→ **About this task**
From the first entry to the last, copy the material exactly as it stands.

→ **Material shown**
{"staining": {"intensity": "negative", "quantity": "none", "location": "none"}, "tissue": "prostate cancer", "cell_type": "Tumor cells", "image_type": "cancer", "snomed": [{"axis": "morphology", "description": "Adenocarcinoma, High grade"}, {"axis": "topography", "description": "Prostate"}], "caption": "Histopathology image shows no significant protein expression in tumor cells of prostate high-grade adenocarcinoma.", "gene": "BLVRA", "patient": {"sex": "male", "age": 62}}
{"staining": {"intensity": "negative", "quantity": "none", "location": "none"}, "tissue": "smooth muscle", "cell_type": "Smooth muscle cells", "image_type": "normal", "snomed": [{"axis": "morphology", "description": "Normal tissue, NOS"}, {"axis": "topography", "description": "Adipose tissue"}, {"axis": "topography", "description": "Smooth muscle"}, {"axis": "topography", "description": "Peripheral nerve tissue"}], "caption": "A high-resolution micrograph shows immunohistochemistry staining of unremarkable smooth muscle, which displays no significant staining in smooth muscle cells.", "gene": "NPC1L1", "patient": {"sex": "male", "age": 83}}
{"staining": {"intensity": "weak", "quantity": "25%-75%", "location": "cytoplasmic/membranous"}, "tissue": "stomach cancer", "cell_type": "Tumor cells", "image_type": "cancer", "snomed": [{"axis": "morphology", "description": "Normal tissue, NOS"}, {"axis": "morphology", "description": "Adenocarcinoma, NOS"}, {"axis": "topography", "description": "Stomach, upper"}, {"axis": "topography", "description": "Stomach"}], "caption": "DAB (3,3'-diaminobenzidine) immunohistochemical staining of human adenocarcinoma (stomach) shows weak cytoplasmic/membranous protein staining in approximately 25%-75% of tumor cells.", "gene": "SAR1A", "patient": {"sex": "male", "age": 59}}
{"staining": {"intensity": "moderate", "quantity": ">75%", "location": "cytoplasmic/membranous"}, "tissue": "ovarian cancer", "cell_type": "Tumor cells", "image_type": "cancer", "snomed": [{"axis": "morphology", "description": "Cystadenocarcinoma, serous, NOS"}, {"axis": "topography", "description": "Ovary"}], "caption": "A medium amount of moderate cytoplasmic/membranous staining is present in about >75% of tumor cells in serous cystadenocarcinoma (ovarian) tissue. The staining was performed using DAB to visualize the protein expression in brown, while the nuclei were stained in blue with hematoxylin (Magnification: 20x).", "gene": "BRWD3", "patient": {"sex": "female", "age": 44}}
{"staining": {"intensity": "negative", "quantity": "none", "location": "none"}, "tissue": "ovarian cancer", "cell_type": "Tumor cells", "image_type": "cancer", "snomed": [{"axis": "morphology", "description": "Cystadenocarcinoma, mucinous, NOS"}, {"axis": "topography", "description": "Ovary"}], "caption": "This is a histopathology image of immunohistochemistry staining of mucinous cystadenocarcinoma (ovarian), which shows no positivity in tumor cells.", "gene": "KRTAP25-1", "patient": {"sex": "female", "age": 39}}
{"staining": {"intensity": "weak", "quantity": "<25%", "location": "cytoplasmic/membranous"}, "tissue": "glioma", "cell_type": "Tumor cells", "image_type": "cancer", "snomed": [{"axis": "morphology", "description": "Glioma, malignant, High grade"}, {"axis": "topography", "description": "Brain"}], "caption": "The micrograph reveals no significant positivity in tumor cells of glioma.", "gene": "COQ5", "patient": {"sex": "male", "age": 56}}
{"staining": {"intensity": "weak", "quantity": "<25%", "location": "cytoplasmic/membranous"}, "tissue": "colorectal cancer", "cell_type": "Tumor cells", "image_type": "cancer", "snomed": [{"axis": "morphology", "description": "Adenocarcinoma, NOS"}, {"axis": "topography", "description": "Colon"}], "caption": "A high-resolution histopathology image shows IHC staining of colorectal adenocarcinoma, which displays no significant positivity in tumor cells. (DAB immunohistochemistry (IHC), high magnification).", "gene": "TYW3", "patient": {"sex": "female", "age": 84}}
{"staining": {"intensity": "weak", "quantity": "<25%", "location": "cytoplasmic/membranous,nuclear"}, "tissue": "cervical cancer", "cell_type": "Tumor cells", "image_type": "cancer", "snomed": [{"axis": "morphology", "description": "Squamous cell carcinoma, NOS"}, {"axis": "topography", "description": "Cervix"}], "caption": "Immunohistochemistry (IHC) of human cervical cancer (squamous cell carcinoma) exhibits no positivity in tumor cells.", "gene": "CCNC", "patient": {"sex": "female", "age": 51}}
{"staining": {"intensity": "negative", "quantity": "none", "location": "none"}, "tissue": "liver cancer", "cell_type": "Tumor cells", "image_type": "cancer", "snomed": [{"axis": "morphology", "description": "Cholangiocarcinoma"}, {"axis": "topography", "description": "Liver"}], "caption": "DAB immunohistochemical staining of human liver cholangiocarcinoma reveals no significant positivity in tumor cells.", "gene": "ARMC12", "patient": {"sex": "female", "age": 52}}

→ **Response**
{"staining": {"intensity": "negative", "quantity": "none", "location": "none"}, "tissue": "prostate cancer", "cell_type": "Tumor cells", "image_type": "cancer", "snomed": [{"axis": "morphology", "description": "Adenocarcinoma, High grade"}, {"axis": "topography", "description": "Prostate"}], "caption": "Histopathology image shows no significant protein expression in tumor cells of prostate high-grade adenocarcinoma.", "gene": "BLVRA", "patient": {"sex": "male", "age": 62}}
{"staining": {"intensity": "negative", "quantity": "none", "location": "none"}, "tissue": "smooth muscle", "cell_type": "Smooth muscle cells", "image_type": "normal", "snomed": [{"axis": "morphology", "description": "Normal tissue, NOS"}, {"axis": "topography", "description": "Adipose tissue"}, {"axis": "topography", "description": "Smooth muscle"}, {"axis": "topography", "description": "Peripheral nerve tissue"}], "caption": "A high-resolution micrograph shows immunohistochemistry staining of unremarkable smooth muscle, which displays no significant staining in smooth muscle cells.", "gene": "NPC1L1", "patient": {"sex": "male", "age": 83}}
{"staining": {"intensity": "weak", "quantity": "25%-75%", "location": "cytoplasmic/membranous"}, "tissue": "stomach cancer", "cell_type": "Tumor cells", "image_type": "cancer", "snomed": [{"axis": "morphology", "description": "Normal tissue, NOS"}, {"axis": "morphology", "description": "Adenocarcinoma, NOS"}, {"axis": "topography", "description": "Stomach, upper"}, {"axis": "topography", "description": "Stomach"}], "caption": "DAB (3,3'-diaminobenzidine) immunohistochemical staining of human adenocarcinoma (stomach) shows weak cytoplasmic/membranous protein staining in approximately 25%-75% of tumor cells.", "gene": "SAR1A", "patient": {"sex": "male", "age": 59}}
{"staining": {"intensity": "moderate", "quantity": ">75%", "location": "cytoplasmic/membranous"}, "tissue": "ovarian cancer", "cell_type": "Tumor cells", "image_type": "cancer", "snomed": [{"axis": "morphology", "description": "Cystadenocarcinoma, serous, NOS"}, {"axis": "topography", "description": "Ovary"}], "caption": "A medium amount of moderate cytoplasmic/membranous staining is present in about >75% of tumor cells in serous cystadenocarcinoma (ovarian) tissue. The staining was performed using DAB to visualize the protein expression in brown, while the nuclei were stained in blue with hematoxylin (Magnification: 20x).", "gene": "BRWD3", "patient": {"sex": "female", "age": 44}}
{"staining": {"intensity": "negative", "quantity": "none", "location": "none"}, "tissue": "ovarian cancer", "cell_type": "Tumor cells", "image_type": "cancer", "snomed": [{"axis": "morphology", "description": "Cystadenocarcinoma, mucinous, NOS"}, {"axis": "topography", "description": "Ovary"}], "caption": "This is a histopathology image of immunohistochemistry staining of mucinous cystadenocarcinoma (ovarian), which shows no positivity in tumor cells.", "gene": "KRTAP25-1", "patient": {"sex": "female", "age": 39}}
{"staining": {"intensity": "weak", "quantity": "<25%", "location": "cytoplasmic/membranous"}, "tissue": "glioma", "cell_type": "Tumor cells", "image_type": "cancer", "snomed": [{"axis": "morphology", "description": "Glioma, malignant, High grade"}, {"axis": "topography", "description": "Brain"}], "caption": "The micrograph reveals no significant positivity in tumor cells of glioma.", "gene": "COQ5", "patient": {"sex": "male", "age": 56}}
{"staining": {"intensity": "weak", "quantity": "<25%", "location": "cytoplasmic/membranous"}, "tissue": "colorectal cancer", "cell_type": "Tumor cells", "image_type": "cancer", "snomed": [{"axis": "morphology", "description": "Adenocarcinoma, NOS"}, {"axis": "topography", "description": "Colon"}], "caption": "A high-resolution histopathology image shows IHC staining of colorectal adenocarcinoma, which displays no significant positivity in tumor cells. (DAB immunohistochemistry (IHC), high magnification).", "gene": "TYW3", "patient": {"sex": "female", "age": 84}}
{"staining": {"intensity": "weak", "quantity": "<25%", "location": "cytoplasmic/membranous,nuclear"}, "tissue": "cervical cancer", "cell_type": "Tumor cells", "image_type": "cancer", "snomed": [{"axis": "morphology", "description": "Squamous cell carcinoma, NOS"}, {"axis": "topography", "description": "Cervix"}], "caption": "Immunohistochemistry (IHC) of human cervical cancer (squamous cell carcinoma) exhibits no positivity in tumor cells.", "gene": "CCNC", "patient": {"sex": "female", "age": 51}}
{"staining": {"intensity": "negative", "quantity": "none", "location": "none"}, "tissue": "liver cancer", "cell_type": "Tumor cells", "image_type": "cancer", "snomed": [{"axis": "morphology", "description": "Cholangiocarcinoma"}, {"axis": "topography", "description": "Liver"}], "caption": "DAB immunohistochemical staining of human liver cholangiocarcinoma reveals no significant positivity in tumor cells.", "gene": "ARMC12", "patient": {"sex": "female", "age": 52}}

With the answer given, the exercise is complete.